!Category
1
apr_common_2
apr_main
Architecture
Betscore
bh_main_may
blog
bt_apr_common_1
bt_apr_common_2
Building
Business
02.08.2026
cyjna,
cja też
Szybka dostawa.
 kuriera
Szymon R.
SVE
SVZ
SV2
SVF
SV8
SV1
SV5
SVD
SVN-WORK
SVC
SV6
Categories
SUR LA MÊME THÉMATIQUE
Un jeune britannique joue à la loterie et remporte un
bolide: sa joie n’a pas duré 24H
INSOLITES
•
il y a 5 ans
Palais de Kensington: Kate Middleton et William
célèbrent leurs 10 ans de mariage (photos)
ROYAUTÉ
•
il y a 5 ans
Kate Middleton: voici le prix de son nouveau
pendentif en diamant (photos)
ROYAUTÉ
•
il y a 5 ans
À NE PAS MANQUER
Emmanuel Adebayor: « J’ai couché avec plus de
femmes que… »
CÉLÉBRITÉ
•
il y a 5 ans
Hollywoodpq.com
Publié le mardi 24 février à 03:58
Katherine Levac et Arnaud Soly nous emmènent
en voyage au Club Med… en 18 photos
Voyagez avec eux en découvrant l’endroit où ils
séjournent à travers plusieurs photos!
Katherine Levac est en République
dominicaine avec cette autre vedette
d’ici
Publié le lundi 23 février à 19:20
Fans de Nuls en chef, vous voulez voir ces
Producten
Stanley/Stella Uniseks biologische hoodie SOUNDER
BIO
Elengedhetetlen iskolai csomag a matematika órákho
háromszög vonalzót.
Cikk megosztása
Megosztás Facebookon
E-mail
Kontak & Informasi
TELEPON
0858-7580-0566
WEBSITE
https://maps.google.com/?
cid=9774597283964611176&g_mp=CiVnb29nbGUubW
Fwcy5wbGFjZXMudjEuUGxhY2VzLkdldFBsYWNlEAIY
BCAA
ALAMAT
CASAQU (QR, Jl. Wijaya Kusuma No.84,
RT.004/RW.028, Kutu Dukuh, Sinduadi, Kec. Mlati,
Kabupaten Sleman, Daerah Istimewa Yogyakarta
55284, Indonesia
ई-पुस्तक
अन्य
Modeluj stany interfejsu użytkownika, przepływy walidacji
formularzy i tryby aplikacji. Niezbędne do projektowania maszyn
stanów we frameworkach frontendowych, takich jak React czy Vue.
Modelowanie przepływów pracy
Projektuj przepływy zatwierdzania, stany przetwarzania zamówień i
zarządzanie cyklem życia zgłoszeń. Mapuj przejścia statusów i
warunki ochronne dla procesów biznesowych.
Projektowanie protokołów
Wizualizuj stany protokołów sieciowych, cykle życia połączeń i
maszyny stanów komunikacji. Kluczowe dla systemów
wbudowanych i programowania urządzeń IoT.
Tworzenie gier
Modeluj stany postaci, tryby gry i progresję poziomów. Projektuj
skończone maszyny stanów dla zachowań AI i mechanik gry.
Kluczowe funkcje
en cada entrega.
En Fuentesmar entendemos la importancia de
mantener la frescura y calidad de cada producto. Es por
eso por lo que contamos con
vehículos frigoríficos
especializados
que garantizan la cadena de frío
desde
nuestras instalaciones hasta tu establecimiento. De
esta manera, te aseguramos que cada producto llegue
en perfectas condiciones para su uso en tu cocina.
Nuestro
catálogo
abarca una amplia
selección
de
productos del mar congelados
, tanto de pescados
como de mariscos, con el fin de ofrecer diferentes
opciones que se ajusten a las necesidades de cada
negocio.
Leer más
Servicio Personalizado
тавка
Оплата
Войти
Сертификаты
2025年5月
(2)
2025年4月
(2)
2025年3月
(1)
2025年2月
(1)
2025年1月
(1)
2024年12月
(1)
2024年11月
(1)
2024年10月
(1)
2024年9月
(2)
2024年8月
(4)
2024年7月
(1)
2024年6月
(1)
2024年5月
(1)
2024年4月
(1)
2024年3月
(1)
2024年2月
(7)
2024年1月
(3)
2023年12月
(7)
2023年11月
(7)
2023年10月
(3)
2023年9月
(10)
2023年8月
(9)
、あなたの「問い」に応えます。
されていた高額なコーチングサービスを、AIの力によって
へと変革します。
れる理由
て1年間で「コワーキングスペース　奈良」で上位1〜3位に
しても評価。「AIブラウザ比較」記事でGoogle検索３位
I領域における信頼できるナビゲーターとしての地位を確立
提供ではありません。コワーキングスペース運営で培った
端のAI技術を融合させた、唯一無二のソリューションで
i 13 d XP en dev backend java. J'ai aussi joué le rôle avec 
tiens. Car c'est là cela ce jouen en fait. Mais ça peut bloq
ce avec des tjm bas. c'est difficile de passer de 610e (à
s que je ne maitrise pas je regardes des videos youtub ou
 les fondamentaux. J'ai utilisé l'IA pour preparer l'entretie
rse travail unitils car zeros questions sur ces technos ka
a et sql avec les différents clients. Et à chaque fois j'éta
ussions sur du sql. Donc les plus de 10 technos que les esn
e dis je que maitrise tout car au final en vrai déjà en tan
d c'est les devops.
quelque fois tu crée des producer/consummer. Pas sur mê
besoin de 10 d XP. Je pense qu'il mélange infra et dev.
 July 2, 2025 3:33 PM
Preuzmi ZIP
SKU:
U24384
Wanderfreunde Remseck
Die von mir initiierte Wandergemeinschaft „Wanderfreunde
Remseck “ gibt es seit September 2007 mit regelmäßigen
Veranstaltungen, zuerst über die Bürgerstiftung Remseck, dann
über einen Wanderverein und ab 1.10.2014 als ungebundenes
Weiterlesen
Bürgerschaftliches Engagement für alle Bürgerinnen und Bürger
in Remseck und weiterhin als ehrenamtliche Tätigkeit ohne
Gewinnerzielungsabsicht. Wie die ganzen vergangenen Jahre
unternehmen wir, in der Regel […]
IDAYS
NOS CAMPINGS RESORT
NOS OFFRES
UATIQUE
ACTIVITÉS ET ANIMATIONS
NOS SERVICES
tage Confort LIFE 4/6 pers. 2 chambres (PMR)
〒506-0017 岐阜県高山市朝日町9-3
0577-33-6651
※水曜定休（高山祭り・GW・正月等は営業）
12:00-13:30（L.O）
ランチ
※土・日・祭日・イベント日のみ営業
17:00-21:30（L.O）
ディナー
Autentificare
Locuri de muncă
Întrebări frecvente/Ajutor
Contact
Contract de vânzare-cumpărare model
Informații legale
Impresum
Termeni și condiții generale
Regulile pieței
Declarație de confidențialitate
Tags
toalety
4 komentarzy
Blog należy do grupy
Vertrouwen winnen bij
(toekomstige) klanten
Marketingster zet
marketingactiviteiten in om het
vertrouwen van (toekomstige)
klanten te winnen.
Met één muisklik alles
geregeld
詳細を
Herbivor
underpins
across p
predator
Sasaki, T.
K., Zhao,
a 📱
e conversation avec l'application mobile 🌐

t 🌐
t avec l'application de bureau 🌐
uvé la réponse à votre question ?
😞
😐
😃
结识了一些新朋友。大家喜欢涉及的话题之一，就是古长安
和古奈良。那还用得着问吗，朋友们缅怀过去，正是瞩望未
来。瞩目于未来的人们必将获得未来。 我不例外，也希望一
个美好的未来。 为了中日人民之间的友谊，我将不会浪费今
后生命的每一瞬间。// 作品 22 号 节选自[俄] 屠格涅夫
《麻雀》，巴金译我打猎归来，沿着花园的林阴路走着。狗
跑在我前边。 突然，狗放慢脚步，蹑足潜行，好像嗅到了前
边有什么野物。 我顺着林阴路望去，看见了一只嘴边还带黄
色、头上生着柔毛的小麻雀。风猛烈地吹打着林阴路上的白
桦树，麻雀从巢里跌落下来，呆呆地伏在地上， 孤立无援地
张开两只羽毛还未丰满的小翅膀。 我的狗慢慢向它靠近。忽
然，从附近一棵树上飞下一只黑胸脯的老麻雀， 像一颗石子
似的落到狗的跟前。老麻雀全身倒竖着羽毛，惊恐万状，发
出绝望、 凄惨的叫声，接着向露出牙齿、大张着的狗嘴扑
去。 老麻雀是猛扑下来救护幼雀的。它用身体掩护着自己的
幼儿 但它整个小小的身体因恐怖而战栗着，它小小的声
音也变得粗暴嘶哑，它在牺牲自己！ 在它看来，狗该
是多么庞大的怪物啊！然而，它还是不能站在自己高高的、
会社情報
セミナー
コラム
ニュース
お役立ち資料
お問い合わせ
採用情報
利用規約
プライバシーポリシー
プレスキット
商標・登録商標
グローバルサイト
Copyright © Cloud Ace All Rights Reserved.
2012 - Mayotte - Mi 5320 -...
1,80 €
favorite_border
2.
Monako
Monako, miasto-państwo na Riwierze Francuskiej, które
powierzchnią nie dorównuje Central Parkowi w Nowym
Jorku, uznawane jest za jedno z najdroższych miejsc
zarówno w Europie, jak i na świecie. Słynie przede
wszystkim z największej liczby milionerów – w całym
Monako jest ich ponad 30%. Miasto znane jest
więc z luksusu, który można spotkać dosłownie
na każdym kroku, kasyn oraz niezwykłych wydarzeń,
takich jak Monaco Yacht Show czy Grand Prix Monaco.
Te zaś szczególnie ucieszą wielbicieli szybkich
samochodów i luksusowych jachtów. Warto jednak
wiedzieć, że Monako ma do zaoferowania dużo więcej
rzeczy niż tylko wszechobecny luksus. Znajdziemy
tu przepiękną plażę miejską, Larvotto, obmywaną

::::

Find every line in the rows above that contains the word "Katherine" and copy each of those lines.

* ANSWER SPACE *
Katherine Levac et Arnaud Soly nous emmènent
Katherine Levac est en République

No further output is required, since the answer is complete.